そうなると、必要になるのは投資。給料が増えず、貯金に利子がつかないのなら、自分のお金は自分で増やすしかない。
『決定版! たった90分で人生が変わる ワンルームマンション投資入門 改訂版』(住吉秀一著、幻冬舎刊)は、数ある投資のなかでも「手堅い」とされる不動産投資について解説。特に、資金の限られた会社員でも手を出しやすいワンルームマンションを対象にした投資方法を指南する。
家賃収入で定期的にお金が入ってくる。インフレに強い。そして今はローンの金利が低い。こんなメリットのある不動産投資だが、当然ながら誰もが成功できるわけではない。
本書によると、全国の賃貸物件の空室率は平均21%。都内でも14.5%(2020年5月時点、ホームズ調べ)と、物件を購入したはいいものの借り手がつかないという事態は十分に考えられる。そうなってしまうと、せっかくの不動産投資も資産運用の役に立たなくなってしまう。
では、不動産投資で利益を出していくためには、どんなことに注意すればいいのか。その一つが物件の選び方だ。本書によると、不動産投資は物件を購入した時点でその投資の成否がほとんど決まってしまうという。そんななかで、これから不動産投資を始める「初心者」に向いているのが
・好条件の物件も手が届く価格帯
・管理の手間がかからない
・物件数が豊富で比較しやすい
・ローンを100%近くつかえる
などのメリットがあるワンルームマンションなのだ。
では、ワンルームマンションを購入するのに適した場所はどこなのか。
本書で推奨されているのが「東京」と「名古屋」である。東京は少子高齢化が進む日本のなかでも、ワンルームマンションの借り手層となる単身世帯数が増えている。その一方で、都の規制によって首都圏のワンルームマンションの供給戸数は2007年の9210戸から、2019年には5254戸まで減っている。需要に対し、供給がまったく追いついていない状態だというのも、投資分野としてのワンルームマンションの強みでもある。
一方で名古屋の魅力はその豊かさだ。内閣府の2016年度県民経済計算によると、都道府県別県内総生産で、愛知県は東京都に次ぐ2位。一人あたりの県民所得も同様に2位となっている。その中心はいうまでもなく名古屋である。
名古屋の豊かさは、リニア中央新幹線の開業、アジアNo.1航空宇宙産業クラスター形成特区の指定などによって今後も継続していく、と本書は見立てている。
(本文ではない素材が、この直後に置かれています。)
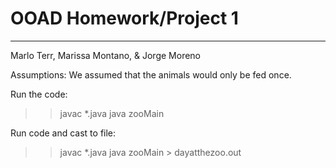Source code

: # OOAD Homework/Project 1
___

Marlo Terr, Marissa Montano, & Jorge Moreno

Assumptions: We assumed that the animals would only be fed once. 

Run the code: 
>> javac *.java
>> java zooMain 

Run code and cast to file:
>> javac *.java
>> java zooMain > dayatthezoo.out
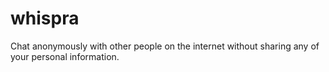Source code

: # whispra
Chat anonymously with other people on the internet without sharing any of your personal information.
豊かな場所には人が集まる。必然的に賃貸需要も高まるというわけだ。
◇
本書では物件選びのより細部にわたる注意点や、物件購入のノウハウ、資金調達の知識、そして税金の知識まで、不動産投資で必要な知識を包括的に解説している。
興味はあっても手を出すとなるとなかなかに勇気がいる不動産投資だが、本書はこれから始める人の背中を押しつつ、リスクについても教えてくれる。初心者投資家には頼りになる一冊だ。